Bolas de feno ao sabor do vento
Preste atenção a tudo o que não faz sentido ou não tem importância. A tudo o que não encaixa direito. São sinais, eles podem estar tentando se comunicar com você. Preste atenção aos detalhes irrelevantes. Recolha todas as peças, não deixe escapar nada. O despertador que atrasou dois minutos. O tijolo faltando no alto do muro. A nuvem com formato engraçado. A meia que sumiu. Sinais, compreende? Monte o quebra-cabeça. Eles podem estar tentando falar especificamente com você. Preste muita atenção, tome nota de tudo o que parecer tolo ou trivial. Meio século atrás eles descobriram nosso planeta, a civilização humana. Reuniram toda a energia disponível e dispararam em nossa direção uma série de mensagens amigáveis e entusiasmadas. Preocupados com nosso futuro incerto, mandaram pra nós, de presente, soluções científicas e espirituais. Coitados. O esforço foi tão grande que seu planeta foi pulverizado, seu sol também. As mensagens chegaram, mas em frangalhos. As ofertas de amizade e colaboração dispersaram-se na atmosfera. Viraram chuva semiótica. Uma placa meio torta indicando a rua errada? O silêncio súbito numa avenida de trânsito intenso? O desenho esquisito na mancha de óleo? Os clichês nos filmes americanos? Preste muita atenção, tome nota. São sinais, principalmente os clichês nos filmes americanos. São eles tentando se comunicar com a gente. O herói desativando a bomba no último segundo. O vilão frio e calculista com um tapa-olho e um gato. A família sempre atrasada no café da manhã. As bolas de feno ao sabor do vento nas cidadezinhas do Velho Oeste. O raio e o trovão acontecendo ao mesmo tempo. O cartão de crédito ou o arame abrindo qualquer porta. Sinais, compreende? Acenos de uma civilização distante, agora desaparecida.

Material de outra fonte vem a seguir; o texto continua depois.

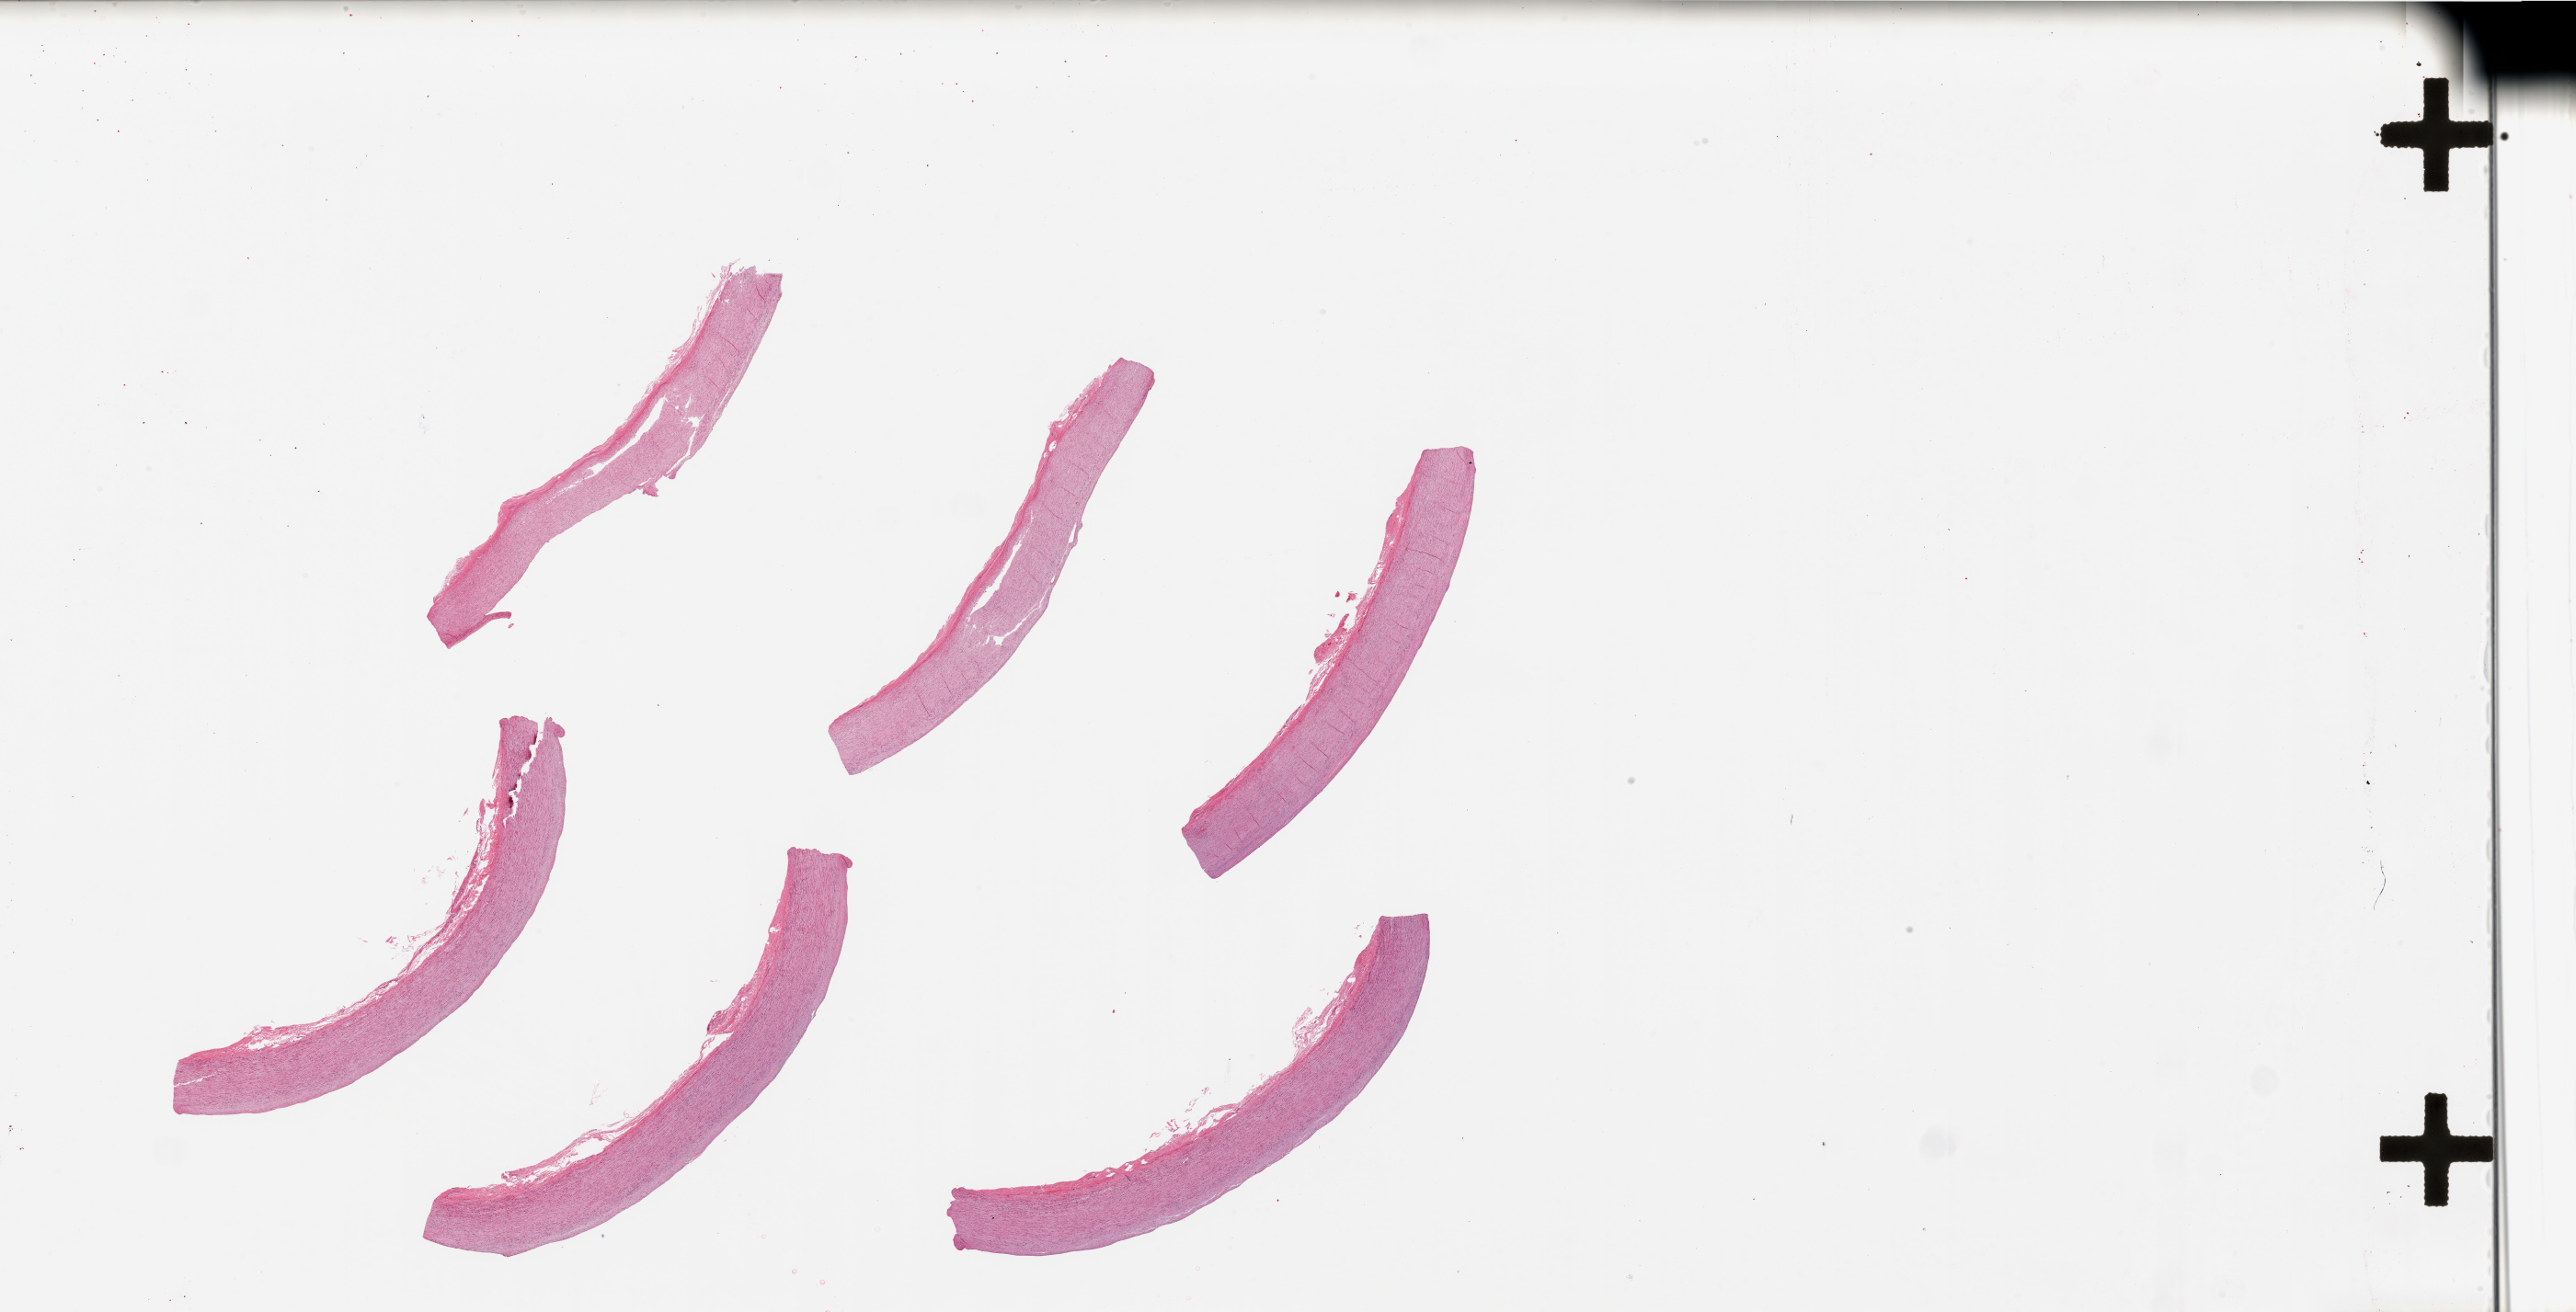
Whole-slide image, H&E stain, brightfield — shown as a low-resolution overview of the whole scanned area (about 44.3 x 22.6 mm); PAXgene-fixed paraffin-embedded (PFPE) section; section of aorta (target tissue); donor tissue sample. Donor sex: male.
Reviewer comment on this tissue sample: 6 pieces, up to 10x2mm; No plaques. No extraneous tissue.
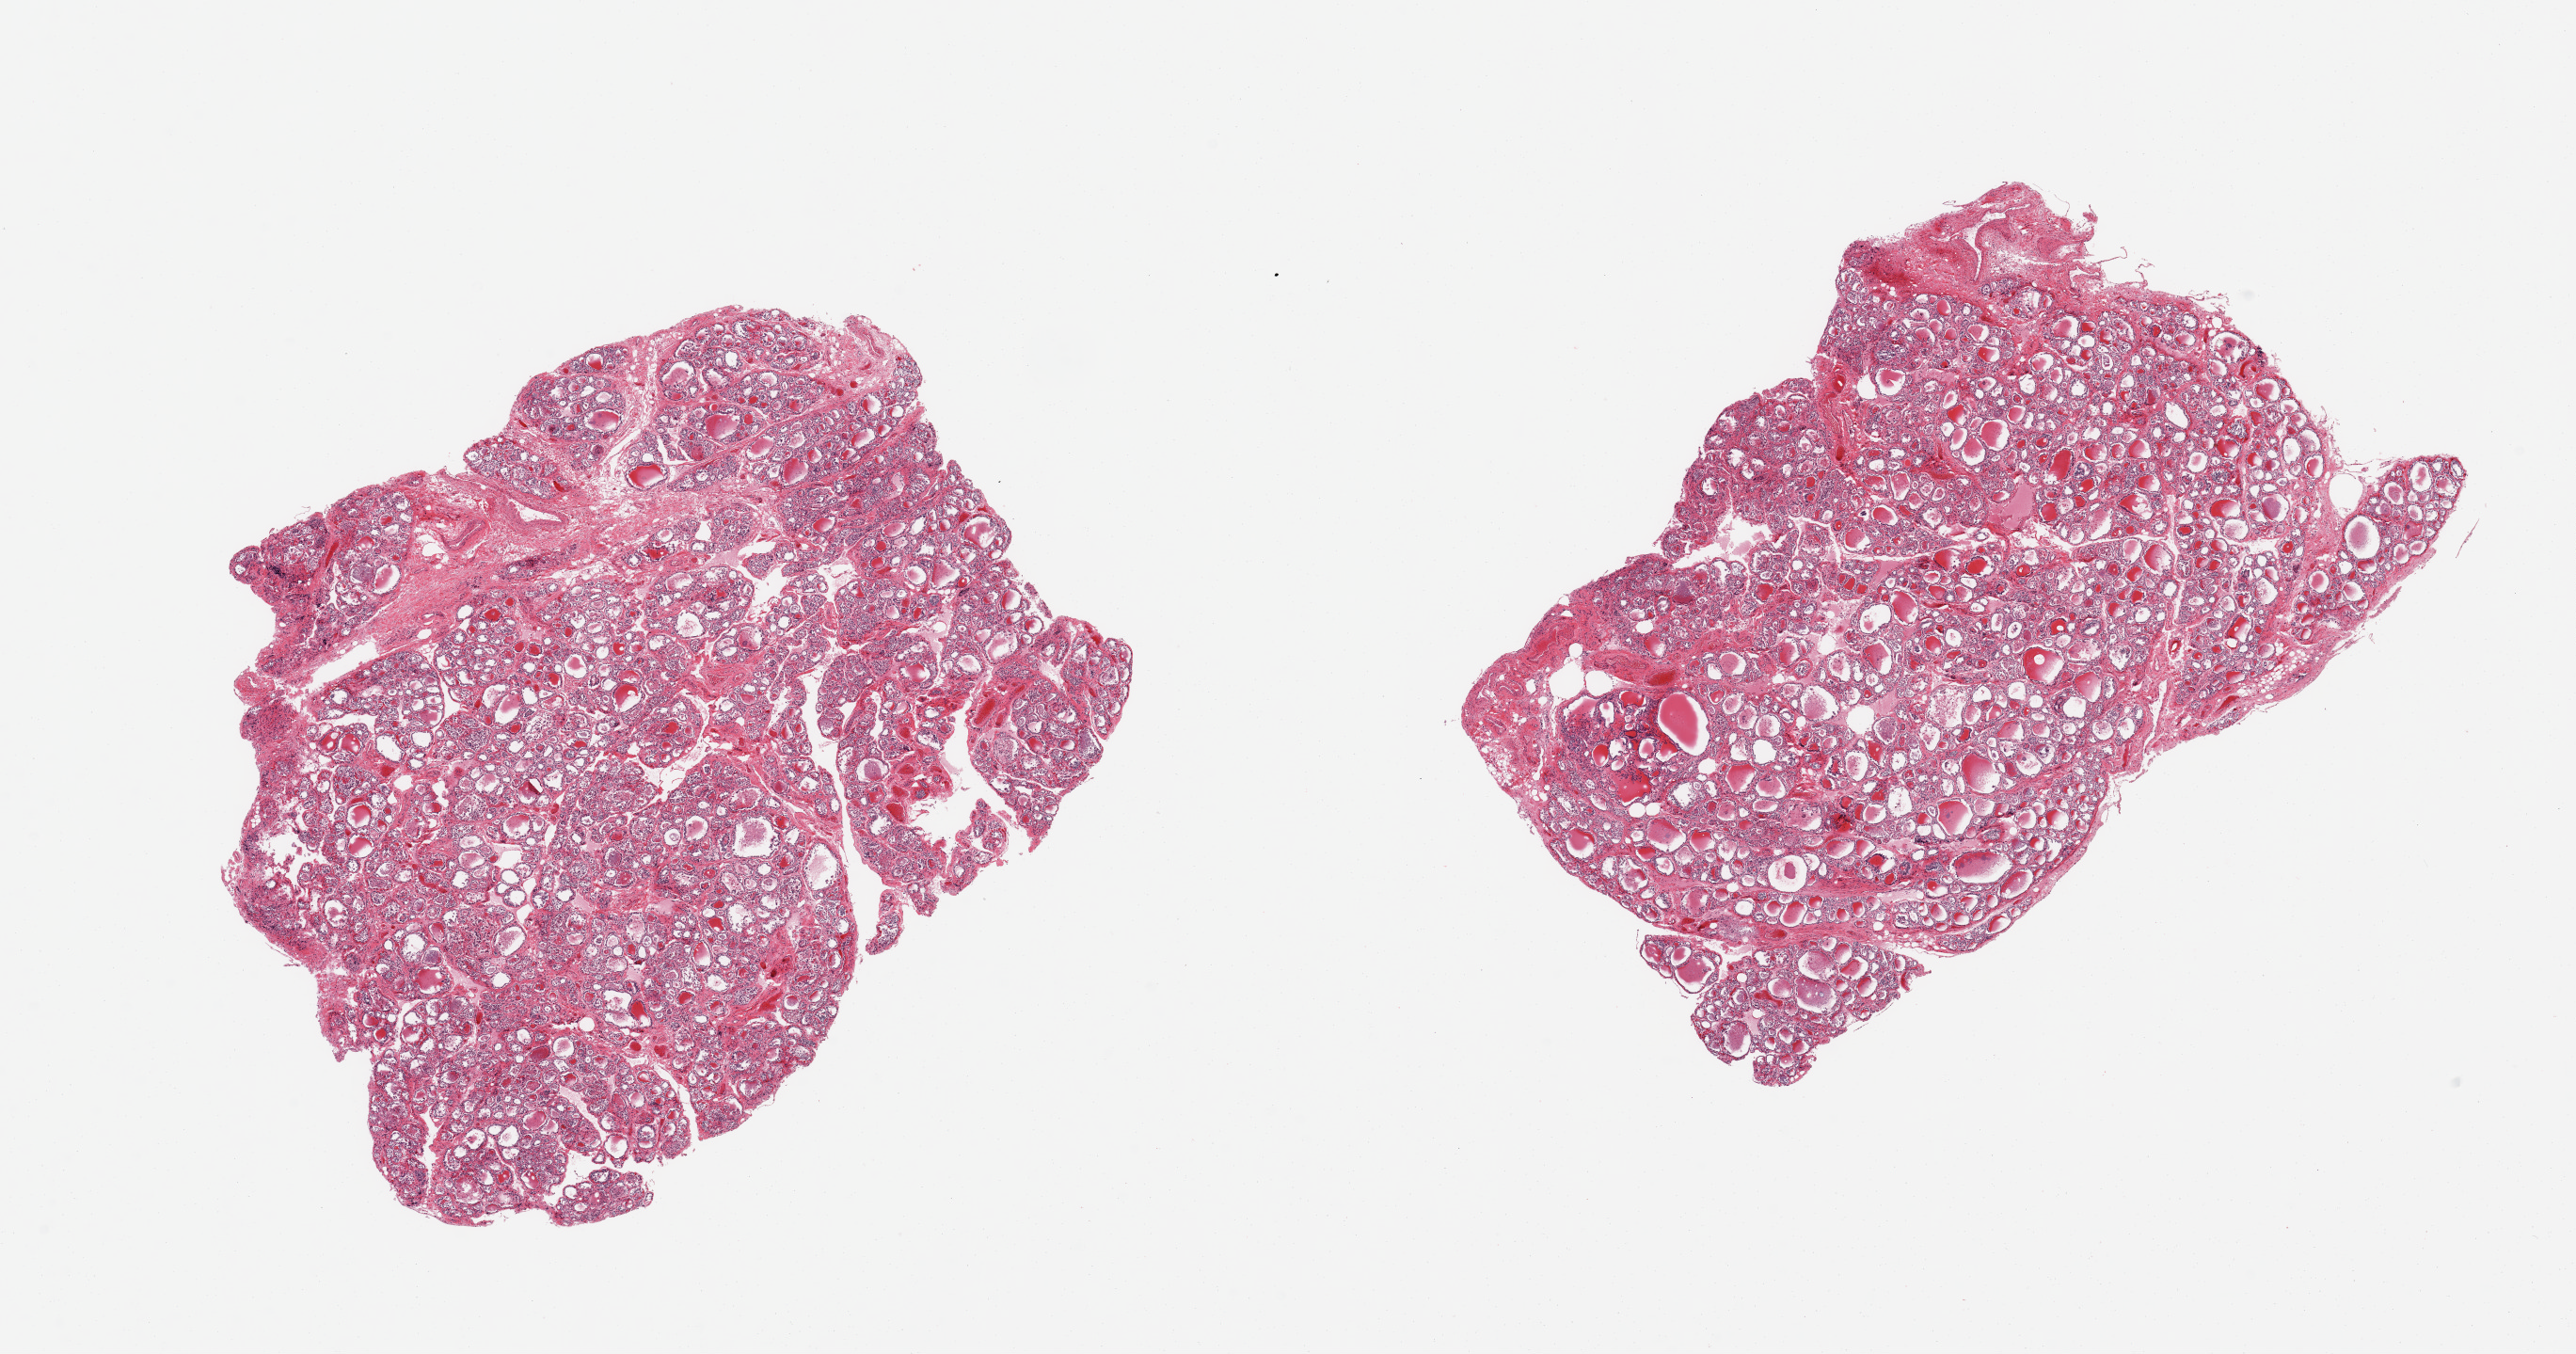
H&E whole-slide image, brightfield, whole scanned area (about 21.7 x 11.4 mm, slide scanned at 20x) shown as a low-resolution overview, PAXgene-fixed paraffin-embedded (PFPE) section, sampled site (target tissue): thyroid, tissue donor sample. Male donor.
Reviewer comment on this tissue sample: 2 pieces; mild fibrosis with vague nodularity.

Luiz Bras é romancista, contista e ensaísta. Autor de Sozinho no deserto extremo, Paraíso líquido entre outros, é colunista do jornal Rascunho, onde todo mês assina a coluna “Ruído Branco”. Os minicontos “Só poeira” e “Bolas de feno ao sabor o vento” são inéditos e integram uma nova coletânea, Pequena coleção de grandes horrores, que sairá pela Terracota Editora, em março de 2013. Vive em São Paulo (SP).